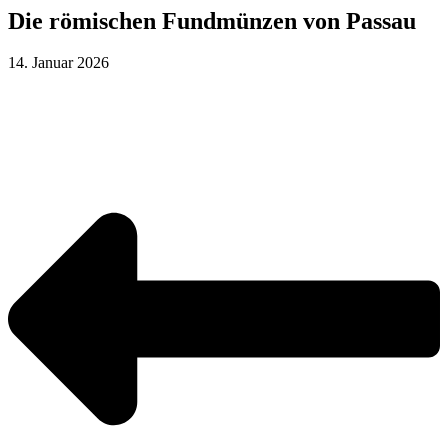
Die römischen Fundmünzen von Passau
14. Januar 2026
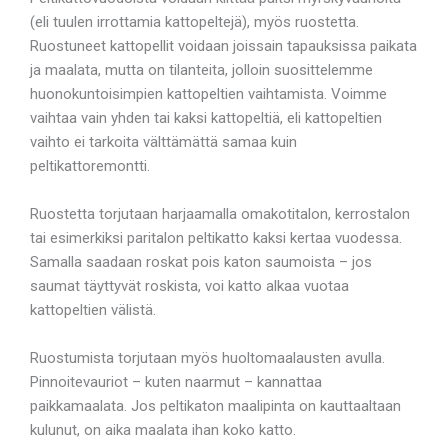
(eli tuulen irrottamia kattopeltejä), myös ruostetta.
Ruostuneet kattopellit voidaan joissain tapauksissa paikata
ja maalata, mutta on tilanteita, jolloin suosittelemme
huonokuntoisimpien kattopeltien vaihtamista. Voimme
vaihtaa vain yhden tai kaksi kattopeltiä, eli kattopeltien
vaihto ei tarkoita välttämättä samaa kuin
peltikattoremontti.
Ruostetta torjutaan harjaamalla omakotitalon, kerrostalon
tai esimerkiksi paritalon peltikatto kaksi kertaa vuodessa.
Samalla saadaan roskat pois katon saumoista – jos
saumat täyttyvät roskista, voi katto alkaa vuotaa
kattopeltien välistä.
Ruostumista torjutaan myös huoltomaalausten avulla.
Pinnoitevauriot – kuten naarmut – kannattaa
paikkamaalata. Jos peltikaton maalipinta on kauttaaltaan
kulunut, on aika maalata ihan koko katto.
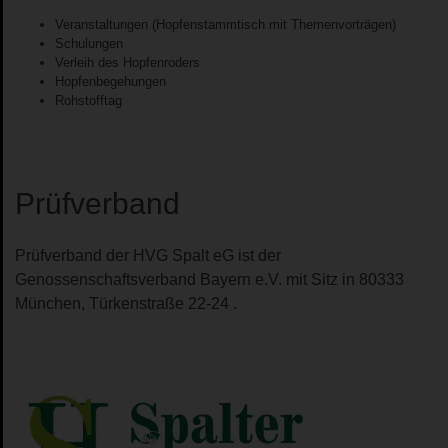
Veranstaltungen (Hopfenstammtisch mit Themenvorträgen)
Schulungen
Verleih des Hopfenroders
Hopfenbegehungen
Rohstofftag
Prüfverband
Prüfverband der HVG Spalt eG ist der
Genossenschaftsverband Bayern e.V. mit Sitz in 80333
München, Türkenstraße 22-24 .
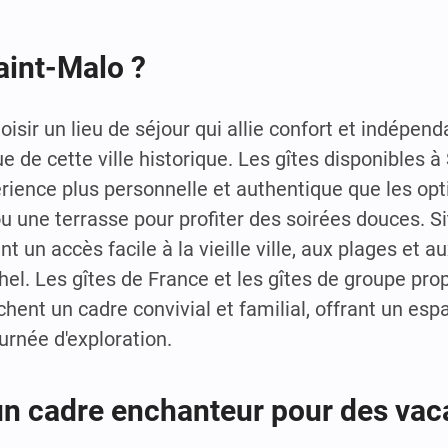
aint-Malo ?
oisir un lieu de séjour qui allie confort et indépend
de cette ville historique. Les gîtes disponibles à
érience plus personnelle et authentique que les opt
ou une terrasse pour profiter des soirées douces. S
t un accès facile à la vieille ville, aux plages et au
l. Les gîtes de France et les gîtes de groupe prop
hent un cadre convivial et familial, offrant un esp
urnée d'exploration.
un cadre enchanteur pour des vac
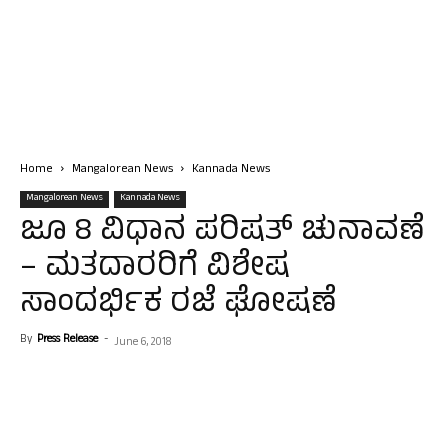
Home
Mangalorean News
Kannada News
Mangalorean News
Kannada News
ಜೂ 8 ವಿಧಾನ ಪರಿಷತ್ ಚುನಾವಣೆ
– ಮತದಾರರಿಗೆ ವಿಶೇಷ
ಸಾಂದರ್ಭಿಕ ರಜೆ ಘೋಷಣೆ
By
Press Release
-
June 6, 2018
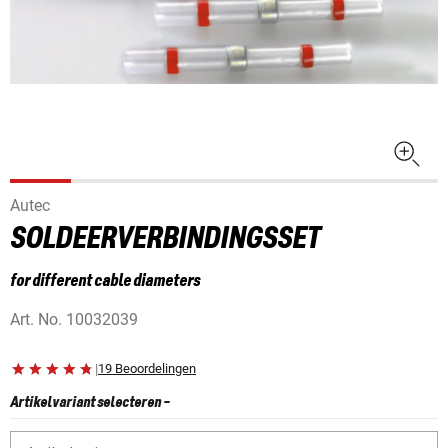
Autec
SOLDEERVERBINDINGSSET
for different cable diameters
Art. No.
10032039
|
19 Beoordelingen
Artikelvariant selecteren
-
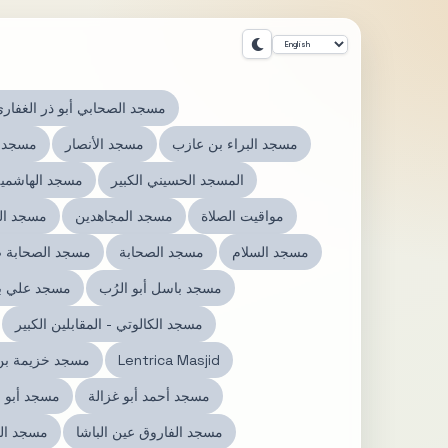
مسجد الصحابي أبو ذر الغفار
مسجد البراء بن عازب
مسجد الأنصار
مسجد ا
المسجد الحسيني الكبير
مسجد الهاشمية 
مواقيت الصلاة
مسجد المجاهدين
مسجد ال
مسجد السلام
مسجد الصحابة
مسجد الصحابة ض
مسجد باسل أبو الرُب
مسجد علي ب
مسجد الكالوتي - المقابلين الكبير
Lentrica Masjid
مسجد خزيمة بن 
مسجد أحمد أبو غزالة
مسجد أبو ع
مسجد الفاروق عين الباشا
مسجد الف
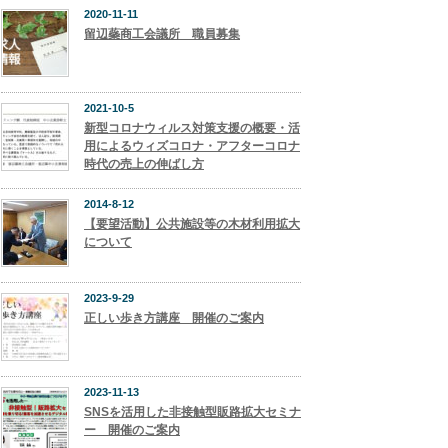
2020-11-11
留辺蘂商工会議所 職員募集
2021-10-5
新型コロナウィルス対策支援の概要・活
用によるウィズコロナ・アフターコロナ
時代の売上の伸ばし方
2014-8-12
【要望活動】公共施設等の木材利用拡大
について
2023-9-29
正しい歩き方講座 開催のご案内
2023-11-13
SNSを活用した非接触型販路拡大セミナ
ー 開催のご案内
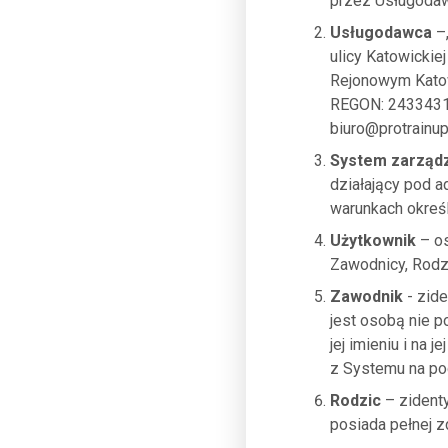
przez Usługodaw
Usługodawca
–„
ulicy Katowickie
Rejonowym Katow
REGON: 24334317
biuro@protrainu
System zarząd
działający pod 
warunkach okreś
Użytkownik
– os
Zawodnicy, Rodzi
Zawodnik
- zide
jest osobą nie p
jej imieniu i na
z Systemu na po
Rodzic
– zident
posiada pełnej z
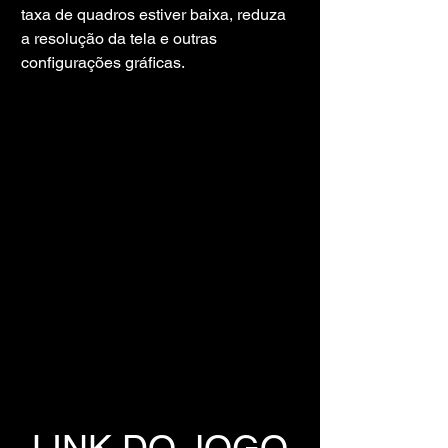
taxa de quadros estiver baixa, reduza 
a resolução da tela e outras 
configurações gráficas.
LINK DO JOGO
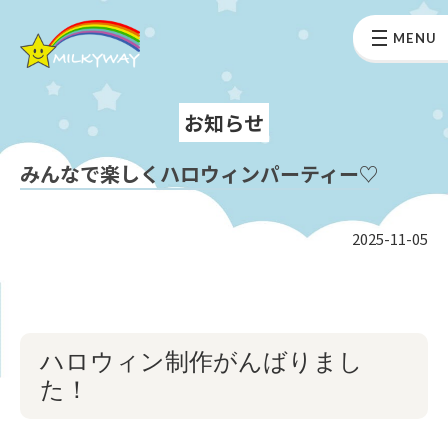
MENU
お知らせ
みんなで楽しくハロウィンパーティー♡
2025-11-05
ハロウィン制作がんばりまし
た！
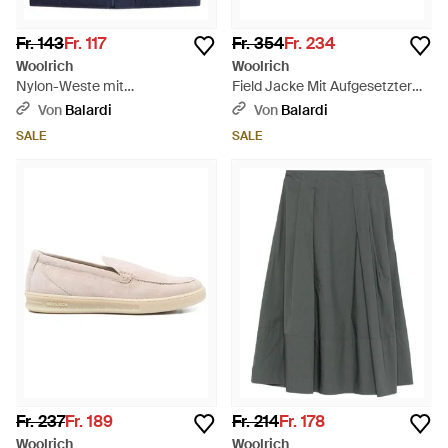
Fr. 143
Fr. 117
Fr. 354
Fr. 234
Woolrich
Woolrich
Nylon-Weste mit
Field Jacke Mit Aufgesetzter
Reißverschluss - Blau
Tasche - Grau
Von
Balardi
Von
Balardi
SALE
SALE
Fr. 237
Fr. 189
Fr. 214
Fr. 178
Woolrich
Woolrich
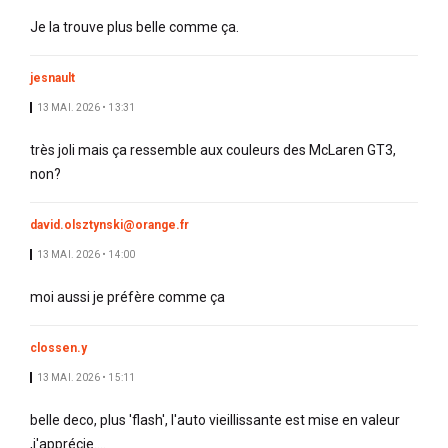
Je la trouve plus belle comme ça.
jesnault
13 MAI. 2026 • 13:31
très joli mais ça ressemble aux couleurs des McLaren GT3,
non?
david.olsztynski@orange.fr
13 MAI. 2026 • 14:00
moi aussi je préfère comme ça
clossen.y
13 MAI. 2026 • 15:11
belle deco, plus 'flash', l'auto vieillissante est mise en valeur
,j'apprécie....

**ASSIGNMENT**
Present the stretch of the records from the line that contains "(eli tuulen irrottamia" through the line that contains "Ruostetta torjutaan harjaamalla" as a Markdown table with two columns, Row and Line. Give each line its own numbered row and leave out any blank lines.

**ANSWER FOR THIS EXERCISE**
| Row | Line |
|---|---|
| 1 | (eli tuulen irrottamia kattopeltejä), myös ruostetta. |
| 2 | Ruostuneet kattopellit voidaan joissain tapauksissa paikata |
| 3 | ja maalata, mutta on tilanteita, jolloin suosittelemme |
| 4 | huonokuntoisimpien kattopeltien vaihtamista. Voimme |
| 5 | vaihtaa vain yhden tai kaksi kattopeltiä, eli kattopeltien |
| 6 | vaihto ei tarkoita välttämättä samaa kuin |
| 7 | peltikattoremontti. |
| 8 | Ruostetta torjutaan harjaamalla omakotitalon, kerrostalon |